- using VBR compared to CBR
CBR (constant bit rate) is where you assign a bit rate target and the camera tries its best to produce the video stream at that bit rate regardless of everything else. The bit rate directly affects file size, bandwidth usage, etc. Higher bit rate yields higher video quality. It is pretty simple, predictable, and relatively foolproof, hence its popularity.
CBR isn't great for efficiency in the real world though. For example, imagine you have a camera in an indoor hallway and absolutely nothing is moving in the scene most of the time, but occasionally a person walks down the hallway. Maybe you want 8000 Kbps bit rate while there is a person in the hallway, but you only need 1000 Kbps or less at other times. With CBR you can only have one or the other. If you encode at 8000 Kbps then you waste a ton of bandwidth recording 23 hours a day of pristine images of an empty hallway. If you encode at 1000 Kbps then the apparent quality is shitty when a person walks in front of the camera.
VBR (variable bit rate) is the solution to that problem. VBR lets you assign two limits: a bit rate (in Kbps)
and a quality (e.g. "low", "medium", "high"). Both are maximum limits, and the camera will use as much bit rate as necessary to hit whichever limit is lower at any given moment. The idea is you can have most of your video be at low bit rate because nothing is happening, and have the bit rate jump up (up to the maximum bit rate you assigned) when something happens and more bit rate is temporarily required.
The issue with VBR is, it compromises visual quality to save bandwidth and storage space, which goes against the goal of having your camera capture the most detail possible. Also, VBR often does not work as well as you would like. For example in order to get significant bit rate savings you might have to set the quality to "low" or "medium", but that might not yield the kind of visual quality you want when something important happens. So you set the quality to "high" or "highest" and then you find that your video of the empty hallway is using the full bit rate limit anyway so you are not saving any bit rate anymore compared to CBR. Because of this, often people decide to just use CBR at a high bit rate and don't fuss around with VBR.
Personally I use VBR at low or medium quality for many of my sub streams, to save bandwidth, but then I use CBR at high bit rate for main streams which get recorded only on motion detection (very sensitive motion detection) which makes the high/wasteful bit rate less impactful because it is not being recorded 24/7.
- Frame Rates higher than 15
It is pretty to look at, but uses more resources. Only you can decide if it is worth the tradeoff.
- I-Frame Intervals 4 times higher than the FPS
This affects seek time and stream loading time in many situations.
Higher i-frame intervals give you a better compression ratio (better quality / lower bit rate) but can make seeking less efficient and make streams load slower because you need to wait for the next i-frame before playback can begin. Affects some NVR products more than others.

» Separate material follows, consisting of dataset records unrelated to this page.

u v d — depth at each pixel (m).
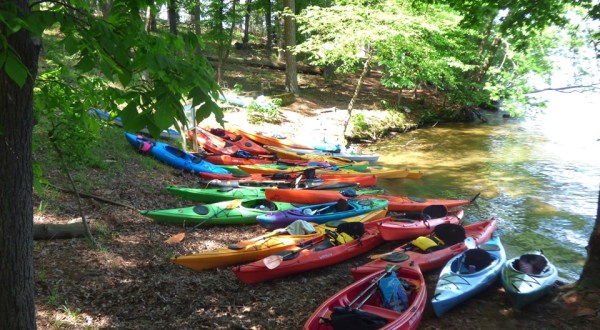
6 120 2.99
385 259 7.48
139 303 6.30
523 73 14.51
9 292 3.27
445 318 6.33
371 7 17.94
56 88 4.21
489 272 7.14
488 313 6.46
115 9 2.95
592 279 6.42
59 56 10.74
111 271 7.04
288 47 22.27
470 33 22.19
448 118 25.81
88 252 7.43
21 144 3.11
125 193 10.28
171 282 6.94
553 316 6.21
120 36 2.65
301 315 6.32
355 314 5.33
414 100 27.23
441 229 8.68
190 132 15.23
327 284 7.45
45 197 8.91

I personally use i-frame interval 2 times the FPS in a lot of cases. 4 times for stuff where I care about efficiency a lot (such as streams coming into
Blue Iris over the internet). i-frame interval matching the FPS is really not great for compression efficiency but I do configure it that way on many of my most prominent cameras to make the main stream startup faster.
Fun fact, in Blue Iris's web server streaming profiles and in UI3 streaming profiles, you want the i-frame interval to be as high as possible. This is because, as a quirk of how Blue Iris's remote streaming was designed, all streams are actually low-latency live streams. Even when you're playing a clip. The client/web browser never actually needs to seek forward or back or record the video, so you want the video to start with an i-frame and then have as few as possible i-frames afterward. Video players do actually tend to freak out if you go several minutes without a new i-frame so the i-frame interval is 1000 by default
- using more than 1 substream (if the software is recording all available streams, using extra storage, which cannot be turned off)
That is bizarre behavior. You should be able to control which streams are loaded and recorded. If not, that software might be a little bit too simple.